TAREFA ATRIBUÍDA A
Por favor, atualize o trecho do texto sobre a literatura de cordel entre "A literatura de cordel é, sem" e "e o fantástico.", inclusive, trocando "leitores" por "admiradores".
TAREFA ATRIBUÍDA B
Transcreva, sem nenhuma alteração, as linhas de dados entre a que contém "of median scene depth in the first image." e a que contém "0.009576, 0.638047, 0.407030]]", inclusive.

TEXTO DE LEITURA
::::::::

A literatura de cordel é, sem dúvida, um grande legado do Nordeste. Foi reconhecida como patrimônio imaterial brasileiro em setembro de 2018. Temos na antologia um gênero literário que sobrevive para além dos best-sellers literários e que ocupa sim o seu lugar, e que se renova com novos autores. Cordel continua conquistando leitores, traz uma brasilidade que mexe com nossos laços afetivos, nos conecta com o imaginário e o fantástico.

A cultura popular mescla-se com o erudito, posto que há inspiração em mitos, passa pela religiosidade, flerta com a fantasia, tem referências a outras grandes histórias criadas pelos homens ao longo do tempo, atinge a realidade e se lança para o absurdo. Nas páginas dos cordéis temos muita oralidade nos versos, a ironia, o sarcasmo e o humor. A literatura de cordel é rica e a Antologia do Cordel Brasileiro nos dá essa visão. A Global Editora acertou em cheio com os textos que refletem momentos distintos do cordel. Leitura mais que recomendada.

::::::::

SEÇÃO DE DADOS

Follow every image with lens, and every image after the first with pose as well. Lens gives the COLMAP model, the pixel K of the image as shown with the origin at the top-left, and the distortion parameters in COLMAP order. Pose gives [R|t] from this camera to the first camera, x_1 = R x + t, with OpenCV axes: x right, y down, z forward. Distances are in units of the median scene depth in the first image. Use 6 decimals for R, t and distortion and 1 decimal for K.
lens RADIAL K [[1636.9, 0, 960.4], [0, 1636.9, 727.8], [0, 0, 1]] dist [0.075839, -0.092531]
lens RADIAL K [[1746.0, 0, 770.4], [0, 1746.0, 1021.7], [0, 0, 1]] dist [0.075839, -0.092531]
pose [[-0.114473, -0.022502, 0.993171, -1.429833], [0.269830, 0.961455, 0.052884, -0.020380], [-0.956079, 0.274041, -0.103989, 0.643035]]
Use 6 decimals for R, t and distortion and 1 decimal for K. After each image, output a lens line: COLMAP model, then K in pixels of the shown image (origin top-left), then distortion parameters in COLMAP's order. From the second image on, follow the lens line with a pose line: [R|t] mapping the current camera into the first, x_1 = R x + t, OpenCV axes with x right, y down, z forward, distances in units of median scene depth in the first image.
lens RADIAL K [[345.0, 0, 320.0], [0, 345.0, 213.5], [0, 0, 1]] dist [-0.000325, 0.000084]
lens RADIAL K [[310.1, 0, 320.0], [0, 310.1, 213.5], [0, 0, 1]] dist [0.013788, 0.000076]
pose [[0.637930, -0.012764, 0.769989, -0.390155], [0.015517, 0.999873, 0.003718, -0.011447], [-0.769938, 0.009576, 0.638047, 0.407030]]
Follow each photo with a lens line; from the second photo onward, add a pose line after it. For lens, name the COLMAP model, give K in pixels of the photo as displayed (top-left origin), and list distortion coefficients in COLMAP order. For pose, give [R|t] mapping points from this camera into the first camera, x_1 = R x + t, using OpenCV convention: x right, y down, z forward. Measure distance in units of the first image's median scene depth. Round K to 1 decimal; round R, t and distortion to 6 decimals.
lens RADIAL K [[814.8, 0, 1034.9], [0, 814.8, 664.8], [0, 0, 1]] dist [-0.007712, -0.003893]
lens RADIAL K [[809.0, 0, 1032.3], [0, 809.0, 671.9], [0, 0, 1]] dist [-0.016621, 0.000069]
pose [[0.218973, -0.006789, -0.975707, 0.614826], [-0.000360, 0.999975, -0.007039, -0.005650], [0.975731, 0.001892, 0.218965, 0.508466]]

::::::::

SOLUÇÃO ESCRITA A
A literatura de cordel é, sem dúvida, um grande legado do Nordeste. Foi reconhecida como patrimônio imaterial brasileiro em setembro de 2018. Temos na antologia um gênero literário que sobrevive para além dos best-sellers literários e que ocupa sim o seu lugar, e que se renova com novos autores. Cordel continua conquistando admiradores, traz uma brasilidade que mexe com nossos laços afetivos, nos conecta com o imaginário e o fantástico.

SOLUÇÃO ESCRITA B
Use 6 decimals for R, t and distortion and 1 decimal for K. After each image, output a lens line: COLMAP model, then K in pixels of the shown image (origin top-left), then distortion parameters in COLMAP's order. From the second image on, follow the lens line with a pose line: [R|t] mapping the current camera into the first, x_1 = R x + t, OpenCV axes with x right, y down, z forward, distances in units of median scene depth in the first image.
lens RADIAL K [[345.0, 0, 320.0], [0, 345.0, 213.5], [0, 0, 1]] dist [-0.000325, 0.000084]
lens RADIAL K [[310.1, 0, 320.0], [0, 310.1, 213.5], [0, 0, 1]] dist [0.013788, 0.000076]
pose [[0.637930, -0.012764, 0.769989, -0.390155], [0.015517, 0.999873, 0.003718, -0.011447], [-0.769938, 0.009576, 0.638047, 0.407030]]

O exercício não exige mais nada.